Ombres, nous préférons penser que nous avons fait le mal et non pas croire que c’est le mal qui nous a faits. Ainsi décrétons-nous le monde mauvais sans voir qu’il n’est que l’image de notre épouvante. Or, justement, la bonne nouvelle qu’annonce l’Evangile du Très-Bas, c’est que l’homme n’est pas la victime de la chute mais tout simplement son signe. Notons comme on est loin, en cette hérésie intellectuelle, où à travers Bousquet et Simone Weil, l’on retrouve quelque chose de ce XIIème siècle languedocien qu’ils considéraient comme la véritable Renaissance, de la métaphysique traditionnelle pour qui la chute est de l’homme et non de l’être. Ici, l’être ne se définit plus que par son pouvoir illimité de créer. Comme c’est là sa vocation, il lui était nécessaire de sortir du tout indifférencié, de se nier lui-même en tant qu’unité, pour poser la création, cet autre de lui-même, comme sa cause. En un raccourci saisissant – “Passer de un à deux est le commencement de la chute" –
Gaston Puel fait de la chute la création elle-même en acte. Dans la chute, les formes expulsées, ces “milliards de morceaux taillés à la hache, au hasard" lors de “l’explosion originelle" entament une sorte de processus de minéralisation. Ils se chargent d’épaisseur matérielle, signe de la distance qui sépare la création de son origine. Tel est le monde, création abandonnée de Dieu, “pleine du vide de Dieu". Toutefois, Gaston Puel, dans L’Evangile du Très-Bas, prend soin de rappeler l’enseignement du Zohar, selon lequel chacun des fragments, résultant du retirement de Dieu, “contient une étincelle de la lumière divine". C’est qu’en effet, dans la chute, c’est toute l’unité qui se trouve projetée hors d’elle-même, c’est elle qui tombe avec et dans ses créatures.
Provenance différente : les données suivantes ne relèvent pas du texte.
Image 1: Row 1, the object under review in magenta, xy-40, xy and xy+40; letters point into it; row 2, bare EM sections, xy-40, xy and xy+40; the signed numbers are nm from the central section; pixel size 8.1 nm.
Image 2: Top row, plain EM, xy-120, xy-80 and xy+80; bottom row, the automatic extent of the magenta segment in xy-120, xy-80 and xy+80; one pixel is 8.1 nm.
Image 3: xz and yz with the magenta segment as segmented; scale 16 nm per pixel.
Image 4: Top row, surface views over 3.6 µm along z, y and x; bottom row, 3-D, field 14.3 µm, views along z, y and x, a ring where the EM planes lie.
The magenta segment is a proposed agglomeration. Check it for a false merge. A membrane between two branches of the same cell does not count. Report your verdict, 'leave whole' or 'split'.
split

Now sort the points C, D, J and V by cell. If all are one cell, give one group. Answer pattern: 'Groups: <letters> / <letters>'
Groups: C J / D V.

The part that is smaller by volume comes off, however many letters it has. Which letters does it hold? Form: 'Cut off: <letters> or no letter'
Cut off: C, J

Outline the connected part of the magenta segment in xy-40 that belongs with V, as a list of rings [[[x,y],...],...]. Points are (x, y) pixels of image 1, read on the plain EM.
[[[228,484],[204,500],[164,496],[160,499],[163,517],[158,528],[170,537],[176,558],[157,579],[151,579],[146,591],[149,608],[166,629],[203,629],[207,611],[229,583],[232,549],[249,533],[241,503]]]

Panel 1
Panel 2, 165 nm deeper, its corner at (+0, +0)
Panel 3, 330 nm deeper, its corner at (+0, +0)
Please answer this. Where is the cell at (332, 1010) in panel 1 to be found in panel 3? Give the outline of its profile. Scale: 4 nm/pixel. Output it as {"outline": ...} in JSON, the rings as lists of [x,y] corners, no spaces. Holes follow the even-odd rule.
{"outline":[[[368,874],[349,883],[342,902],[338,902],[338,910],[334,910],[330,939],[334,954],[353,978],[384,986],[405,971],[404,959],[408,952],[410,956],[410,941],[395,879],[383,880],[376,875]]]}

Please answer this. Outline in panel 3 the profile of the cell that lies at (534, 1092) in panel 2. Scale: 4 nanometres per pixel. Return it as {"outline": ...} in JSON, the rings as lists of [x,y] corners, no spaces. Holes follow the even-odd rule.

C’est pour cela que Gaston Puel peut écrire que “toutes choses, toutes formes, enserrent un noyau de nuit où gît le germe d’un désir qui est un soleil", c’est aussi pour cela que je rappellerai un mot de Bousquet que Gaston Puel aime citer : “L’homme n’est pas un fragment du Tout mais le Tout, un peu", c’est enfin pour cela que chaque homme peut devenir celui qui, selon la très belle expression de Rilke, “peut tenir cette chute dans ses mains".